The problems are fairly straight forward. The first asks for the area of a figure -- it looks like a rectangle with a square taken out of a corner, making a 6 sided figure. The book shows a couple of ways to find the answer. A couple of problems crop up while working on the worksheet. First, the problems require remembering the multiplication table for 9, yet KidV1 seems to have forgotten this somewhere along the line. Oops. Also, she is unsure about whether she is supposed to subtract the small rectangle inside the big rectangle ... I reply that it wouldn’t be a “rectangle” if you took out the other bit, so they must mean the entire big rectangle without subtracting anything ... she points out that in the book some of the 6 sided figures are called “rectangles” even though they aren’t ... hmmm, you know, she’s right, and "isn't that annoying?" I look at the answer sheet to figure it out -- it’s the big rectangle with nothing taken out.

After she finishes the sheet she reviews her 9s multiplication.

Lesson 27 Comparing Areas of Rectangles.
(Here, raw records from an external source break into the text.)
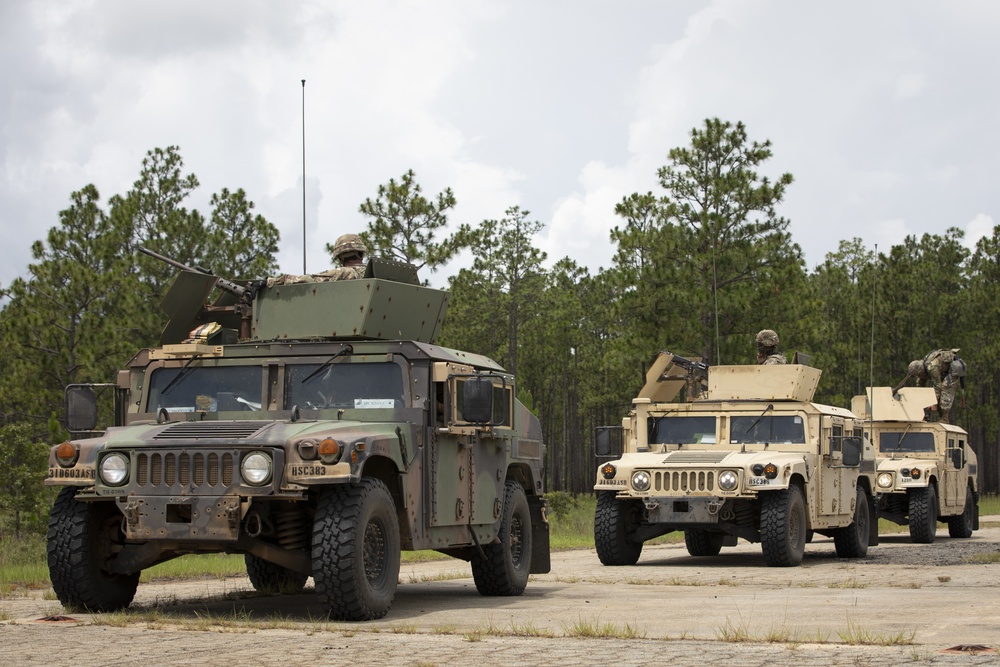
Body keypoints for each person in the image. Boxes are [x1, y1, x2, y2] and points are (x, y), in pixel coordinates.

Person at [267, 234, 369, 286]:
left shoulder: (344, 273)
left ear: (341, 257)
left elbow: (307, 280)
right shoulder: (373, 272)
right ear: (361, 254)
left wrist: (273, 281)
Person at [898, 349, 965, 423]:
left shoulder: (931, 368)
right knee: (938, 391)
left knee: (945, 387)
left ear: (921, 371)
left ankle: (945, 418)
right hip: (943, 371)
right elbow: (919, 387)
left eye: (919, 374)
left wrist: (934, 403)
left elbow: (937, 385)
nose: (919, 376)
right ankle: (937, 417)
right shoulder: (922, 370)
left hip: (953, 368)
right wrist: (920, 403)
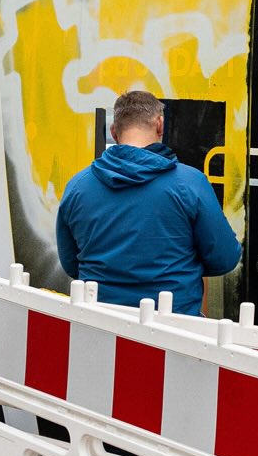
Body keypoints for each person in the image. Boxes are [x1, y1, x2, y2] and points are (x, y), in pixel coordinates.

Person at [56, 90, 242, 315]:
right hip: (174, 328)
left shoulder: (78, 186)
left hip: (100, 323)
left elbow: (70, 264)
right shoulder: (190, 183)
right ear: (160, 124)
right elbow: (225, 258)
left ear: (114, 132)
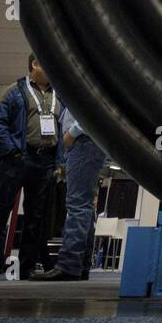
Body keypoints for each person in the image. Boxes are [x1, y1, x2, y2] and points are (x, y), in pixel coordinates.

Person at [0, 55, 63, 281]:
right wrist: (10, 151)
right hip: (18, 158)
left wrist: (60, 161)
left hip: (45, 161)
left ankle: (28, 267)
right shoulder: (15, 90)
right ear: (34, 64)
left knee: (36, 217)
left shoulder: (58, 94)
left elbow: (60, 126)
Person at [33, 102, 108, 281]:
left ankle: (69, 264)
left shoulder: (87, 77)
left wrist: (72, 133)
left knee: (78, 204)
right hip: (87, 142)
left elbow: (93, 107)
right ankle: (80, 265)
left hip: (83, 141)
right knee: (85, 205)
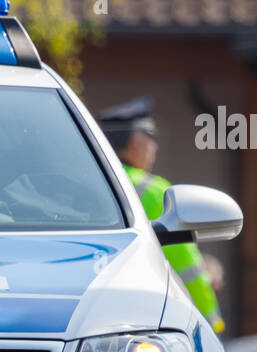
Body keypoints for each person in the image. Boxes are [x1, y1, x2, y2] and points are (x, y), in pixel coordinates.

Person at [97, 96, 226, 334]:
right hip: (145, 323)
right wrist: (212, 321)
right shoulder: (154, 191)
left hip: (95, 316)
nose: (154, 147)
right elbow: (186, 266)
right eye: (151, 137)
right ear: (135, 141)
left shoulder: (88, 183)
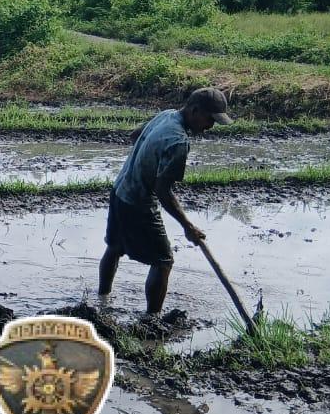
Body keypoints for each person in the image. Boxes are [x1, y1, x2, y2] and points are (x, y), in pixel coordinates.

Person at [98, 87, 235, 315]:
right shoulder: (179, 142)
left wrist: (144, 163)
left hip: (120, 188)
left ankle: (101, 300)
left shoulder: (167, 115)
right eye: (209, 119)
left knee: (115, 247)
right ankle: (153, 319)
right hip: (138, 202)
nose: (210, 126)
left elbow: (135, 136)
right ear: (194, 110)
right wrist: (187, 226)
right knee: (163, 261)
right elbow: (163, 191)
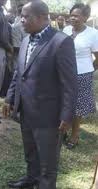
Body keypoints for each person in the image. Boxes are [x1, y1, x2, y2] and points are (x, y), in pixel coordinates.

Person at [6, 1, 77, 189]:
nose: (21, 19)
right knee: (30, 152)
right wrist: (10, 97)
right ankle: (31, 179)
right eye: (21, 15)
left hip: (49, 115)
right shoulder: (26, 39)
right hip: (26, 110)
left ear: (42, 17)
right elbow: (18, 72)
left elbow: (69, 83)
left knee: (48, 161)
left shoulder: (61, 41)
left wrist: (67, 114)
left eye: (26, 16)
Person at [63, 3, 98, 149]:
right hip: (64, 73)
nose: (73, 18)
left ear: (85, 17)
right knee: (64, 102)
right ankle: (63, 128)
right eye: (71, 15)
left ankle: (75, 135)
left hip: (82, 75)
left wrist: (89, 69)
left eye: (76, 16)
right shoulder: (65, 30)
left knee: (78, 106)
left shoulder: (93, 33)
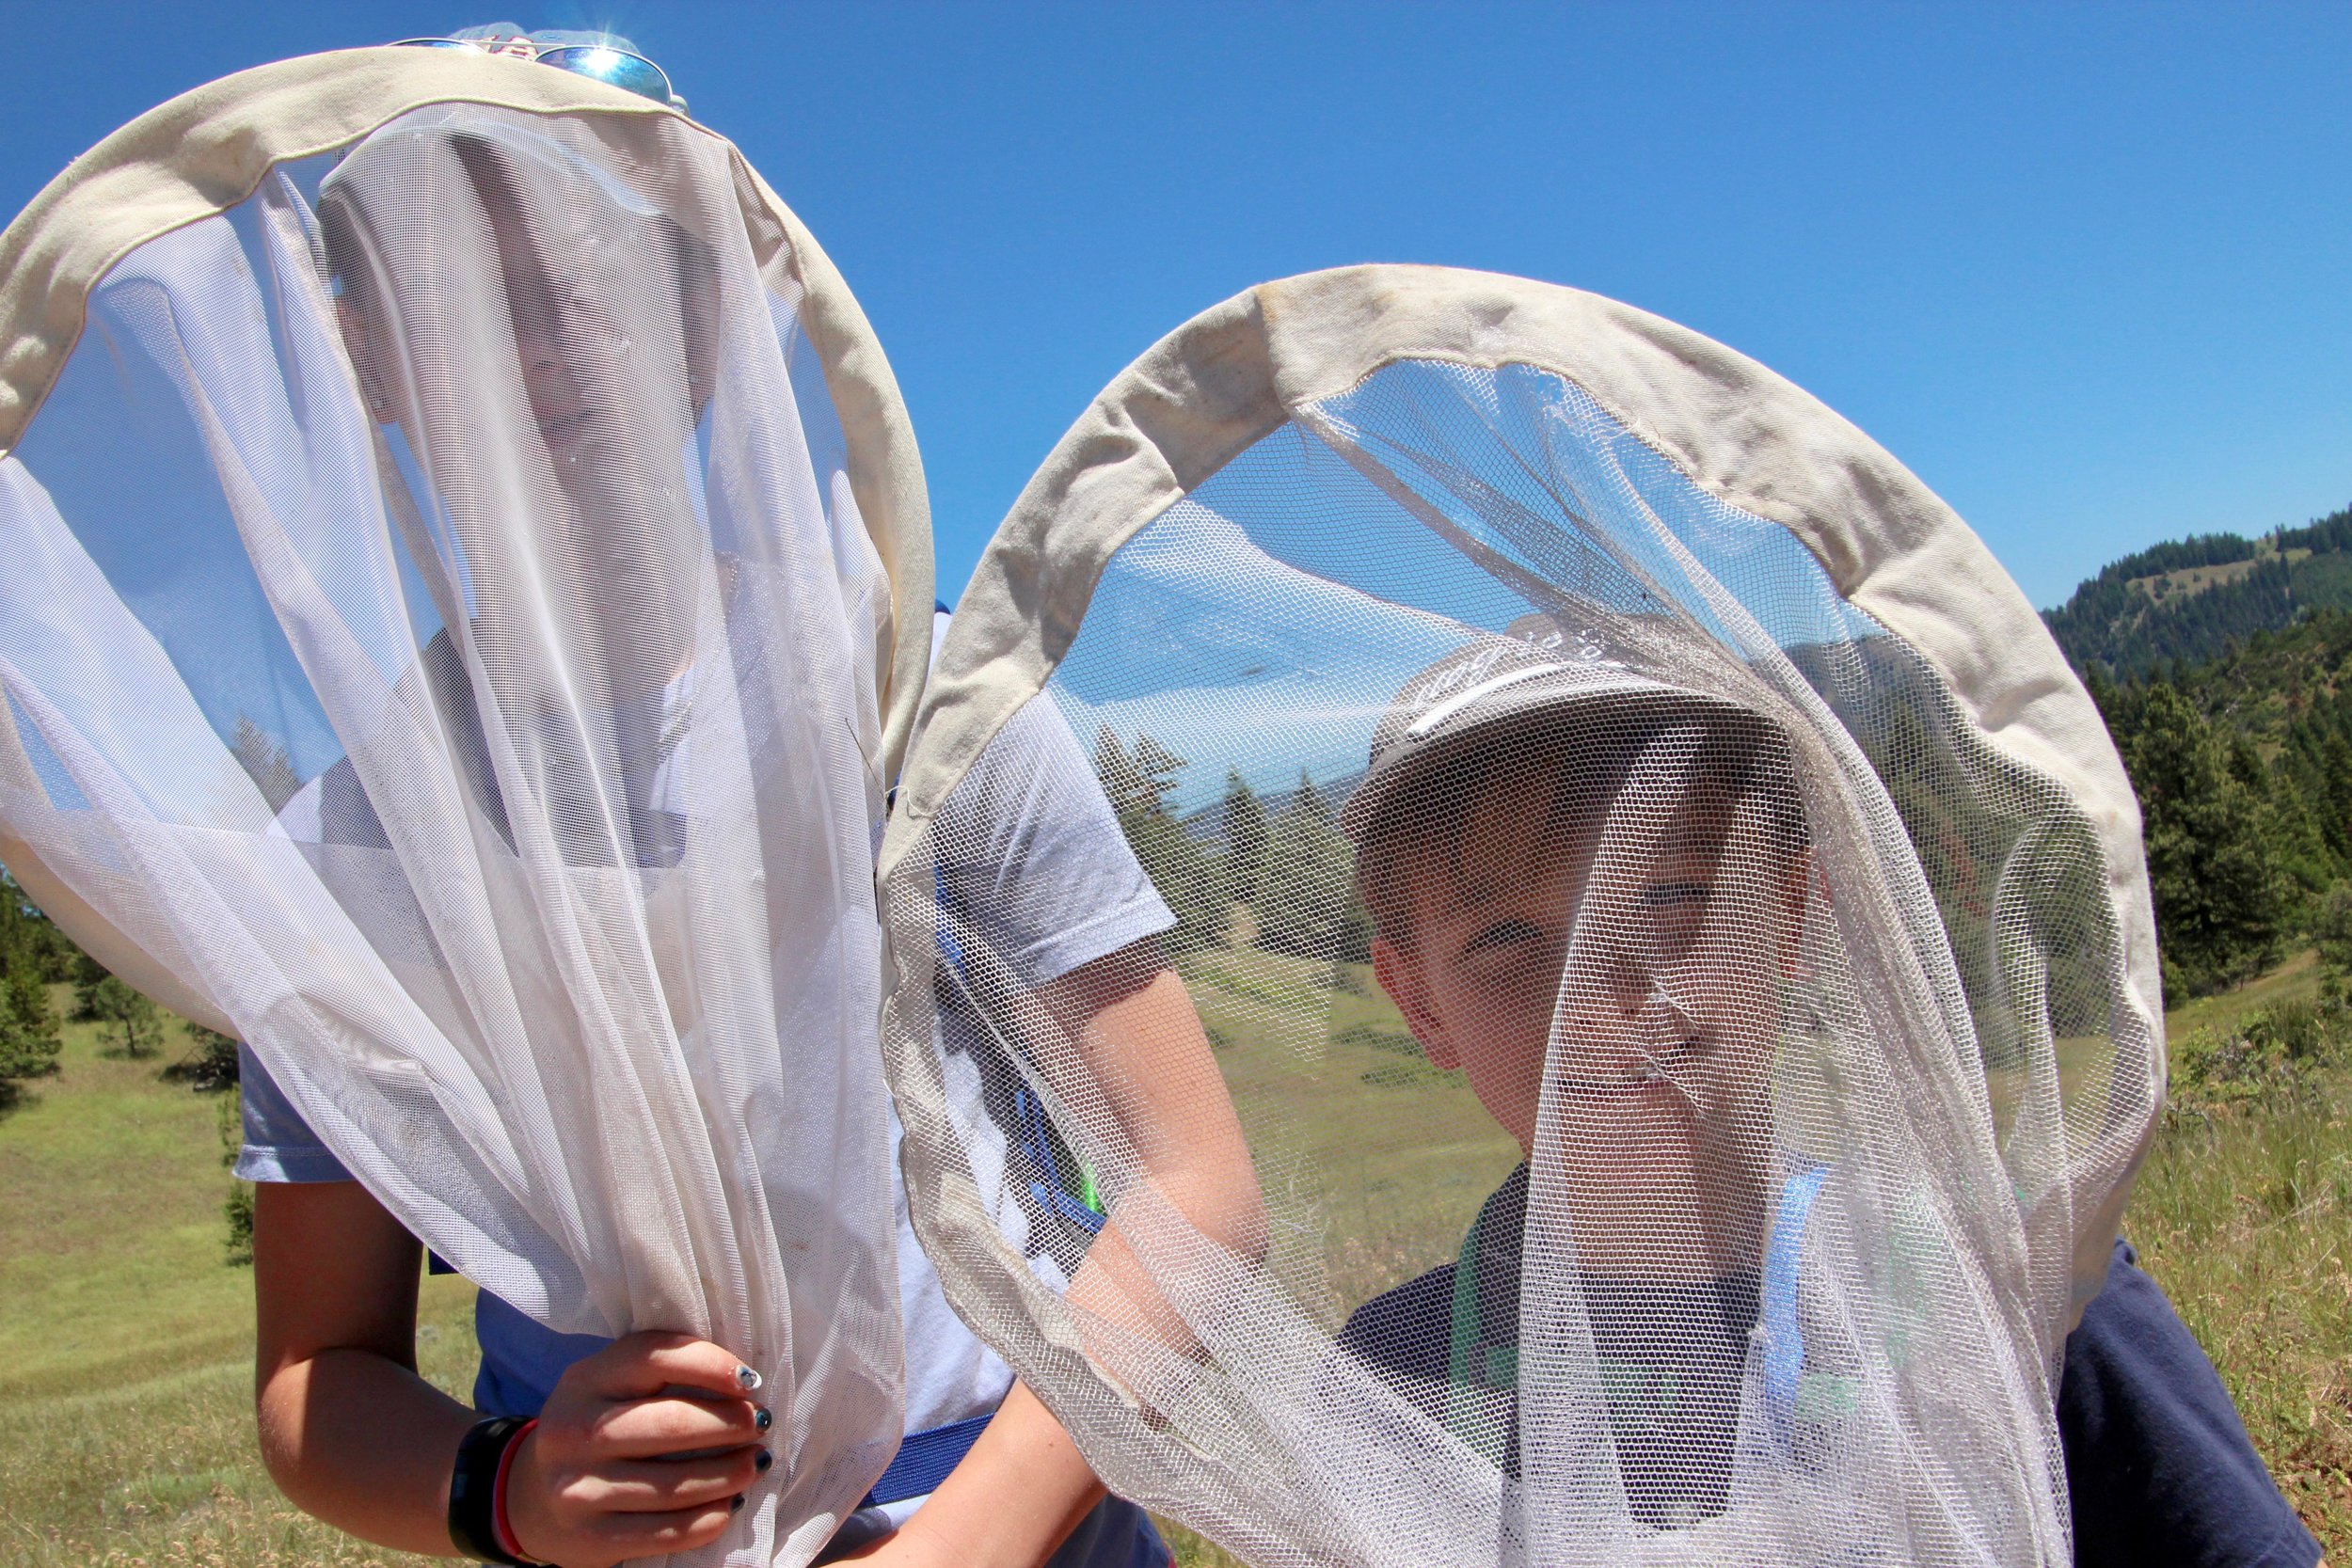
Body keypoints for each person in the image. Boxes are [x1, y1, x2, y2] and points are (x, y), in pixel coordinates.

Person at [237, 25, 1226, 1568]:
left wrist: (972, 1537)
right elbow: (315, 1374)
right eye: (451, 301)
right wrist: (507, 1485)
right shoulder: (339, 852)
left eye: (586, 278)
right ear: (365, 356)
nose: (537, 354)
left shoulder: (917, 703)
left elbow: (1195, 1186)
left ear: (705, 320)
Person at [1332, 616, 2321, 1565]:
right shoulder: (1393, 1374)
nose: (1606, 985)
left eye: (1669, 893)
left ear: (1793, 912)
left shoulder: (2003, 1284)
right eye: (1504, 936)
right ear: (1419, 1002)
The sheet in the book has a picture that looks like the Gateway Arch at the bottom -- the sidebar mentions that “the shape of this graph is called a parabola.”. It also mentions the word “calculus”, as in “this type of problem is easily solved with a branch of mathematics called calculus.” There is much balking at these scary images and words. I decide to stay available for questions. The first question is along the lines of, “In the book this says this math is really for middle school students, so should I be doing it?” We discuss. I think the bottom line is that she chose to do this math this summer; I’m okay with her deciding not to complete it right now. So far everything has been well within the capabilities of an average 10yo, particularly one who has used RightStart before.
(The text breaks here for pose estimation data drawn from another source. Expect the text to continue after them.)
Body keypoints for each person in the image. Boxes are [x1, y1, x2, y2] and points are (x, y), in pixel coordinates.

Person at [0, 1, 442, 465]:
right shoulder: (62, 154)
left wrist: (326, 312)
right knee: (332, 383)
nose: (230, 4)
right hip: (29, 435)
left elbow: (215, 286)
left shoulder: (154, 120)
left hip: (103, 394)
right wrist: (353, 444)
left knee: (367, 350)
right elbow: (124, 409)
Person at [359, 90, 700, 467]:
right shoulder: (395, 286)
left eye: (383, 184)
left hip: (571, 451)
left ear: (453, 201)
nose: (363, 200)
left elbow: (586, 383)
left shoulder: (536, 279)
Okay, with much trepidation she moves on with the lesson, which is calculating the area of rectangles with a constant perimeter. It’s given as a story-problem -- you have

*x*amount of gold edging to put around a rectangular frame; you want to maximize the area within the frame. What dimensions should you use for the perimeter? (The problem in the book is written more clearly for students, but that’s the gist.) I point out that the arch/parabola is made on the graph by drawing points on the graph and simply connecting the dots. She starts filling in her own graph; I gently correct her when she starts labelling the x axis incorrectly (“I think it will work better if you put the numbers at the base of the line, see? LIke they did in the book. It’ll be easier for you to draw the final figure that way.”)

She survives. I don’t know if she feels a sense of triumph. Maybe it’s more a sense of surprise at how easy it was once she got started.

RightStart B is on hiatus. We’re going to do some Waldorf-based math, then take a math-break for summer.